Foley plays Roy Street (renamed Roy de la Rue), a hapless pet-shop owner from Portsmouth who is pulled out of the audience to become Sassoon's assistant, and is subjected to "the kind of humiliation you wouldn't get on a Japanese game show".

Posters for the show depict a heavily fake-tanned McColl and Foley, wearing spangly tuxedos and expressions of intense wonderment (or, in Foley's case, confusion). Similarities with a range of glitzy illusionists are obvious, in particular, Siegfried and Roy, and their death-defying stunts (and close shaves) with tigers. "We enjoyed looking at lots of magic shows," says McColl. "Things disappearing in boxes and people being cut up seemed to be good opportunities for beginning storylines. If a woman disappears in a box, where the hell does she go? And did the person who made her disappear mean to? And what's he going to tell the husband who comes backstage to get her back?"

Ducktastic is not merely a pastiche of a magic show, however. McColl and Foley have learnt some secrets of the craft with the fortuitously named Simon Drake, in order to create some spectacular illusions on stage. And aside from the focus on animal magic, the show has many of the same qualities of the Olivier Award-winning The Play What I Wrote, not least an Eric and Ernie dynamic between comic buffoon and straight man. "I've worked with Sean Foley forever, since 1988, and the opportunity to have a man of stage who is pompous and vainglorious and a poor, unassuming pet-shop owner from the front row who was just hoping for a quiet night out is a very nice opposition for us to be working with," McColl says.

In Ducktastic, the star turn is given over to Daphne, rather than the mystery celebrity guest who graced each night of The Play What I Wrote, but McColl and Foley still boast distinctly starry connections.

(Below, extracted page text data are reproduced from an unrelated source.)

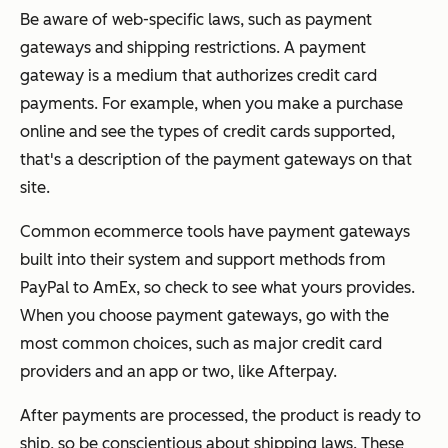
Be aware of web-specific laws, such as payment
gateways and shipping restrictions. A payment
gateway is a medium that authorizes credit card
payments. For example, when you make a purchase
online and see the types of credit cards supported,
that's a description of the payment gateways on that
site.
Common ecommerce tools have payment gateways
built into their system and support methods from
PayPal to AmEx, so check to see what yours provides.
When you choose payment gateways, go with the
most common choices, such as major credit card
providers and an app or two, like Afterpay.
After payments are processed, the product is ready to
ship, so be conscientious about shipping laws. These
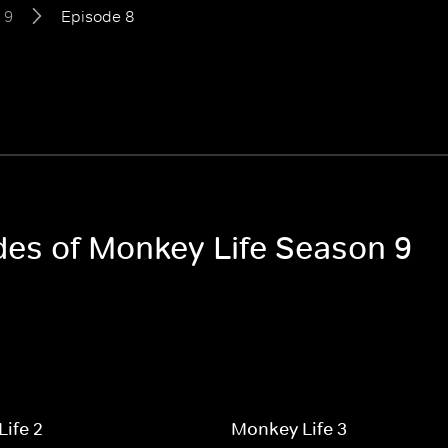
 9
Episode 8
odes of Monkey Life Season 9
ife 2
Monkey Life 3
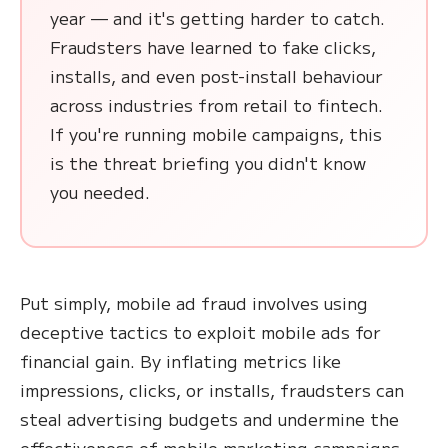
year — and it's getting harder to catch.
Fraudsters have learned to fake clicks,
installs, and even post-install behaviour
across industries from retail to fintech.
If you're running mobile campaigns, this
is the threat briefing you didn't know
you needed.
Put simply, mobile ad fraud involves using
deceptive tactics to exploit mobile ads for
financial gain. By inflating metrics like
impressions, clicks, or installs, fraudsters can
steal advertising budgets and undermine the
effectiveness of mobile marketing campaigns.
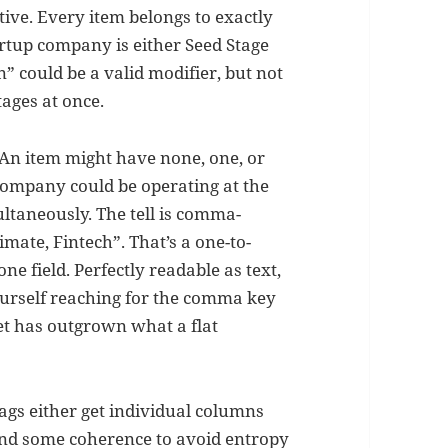
ive. Every item belongs to exactly
artup company is either Seed Stage
n” could be a valid modifier, but not
ages at once.
. An item might have none, one, or
 company could be operating at the
ultaneously. The tell is comma-
limate, Fintech”. That’s a one-to-
e field. Perfectly readable as text,
yourself reaching for the comma key
aset has outgrown what a flat
Tags either get individual columns
and some coherence to avoid entropy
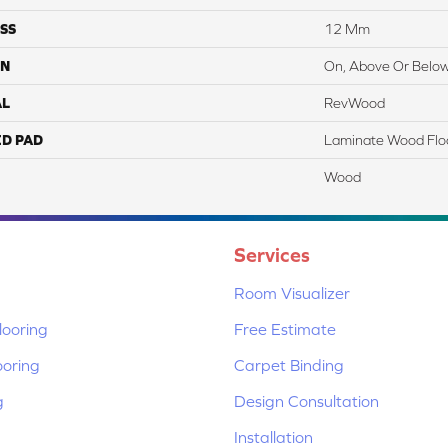
SS
12 Mm
ON
On, Above Or Belo
AL
RevWood
ED PAD
Laminate Wood Flo
Wood
Services
Room Visualizer
ooring
Free Estimate
ooring
Carpet Binding
g
Design Consultation
Installation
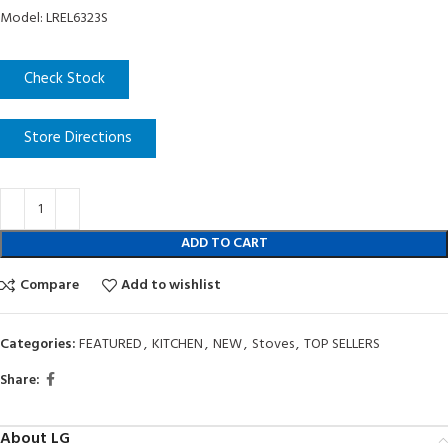
Model: LREL6323S
Check Stock
Store Directions
ADD TO CART
Compare
Add to wishlist
Categories:
FEATURED
,
KITCHEN
,
NEW
,
Stoves
,
TOP SELLERS
Share:
About LG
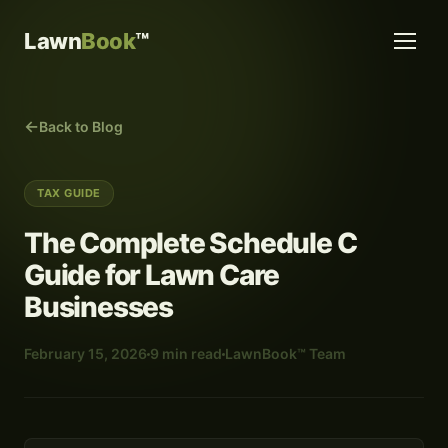
Lawn
Book
™
Back to Blog
TAX GUIDE
The Complete Schedule C
Guide for Lawn Care
Businesses
February 15, 2026
9 min read
LawnBook™ Team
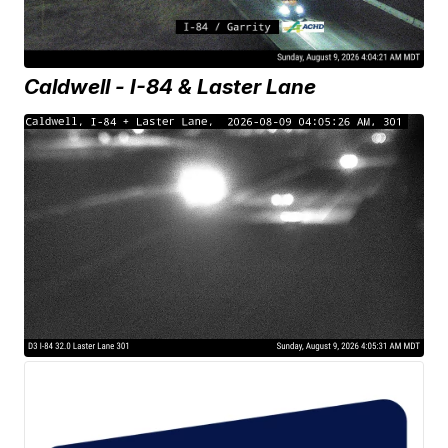
Caldwell - I-84 & Laster Lane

The pair has teamed up again with Kenneth Branagh, who directed them as Morecambe and Wise. McColl is delighted to break through the common perception of Branagh "in doublet and hose, talking to a skull", enthusing that he is a "an extremely funny man". Singing and dancing will also feature, with choreography by Michael Rooney (son of Mickey), whose recent triumphs include the video for Fatboy Slim's "Weapon of Choice", featuring a deadpan Christopher Walken tap-dancing in a hotel lobby.

It is good old-fashioned comedy, not conjuring, that lies at the heart of the show, however. Some may find it simply old-fashioned, compared with the searing cynicism of stand-up or the comedy of the uncomfortable exemplified by The Office, but McColl is certain that there is room for his style, too. "It's not stand-up comedy, it's 'move-around' comedy - there's not as much of that as there used to be. Visual gags, slapstick, eccentric dancing - all that stuff still delights an audience."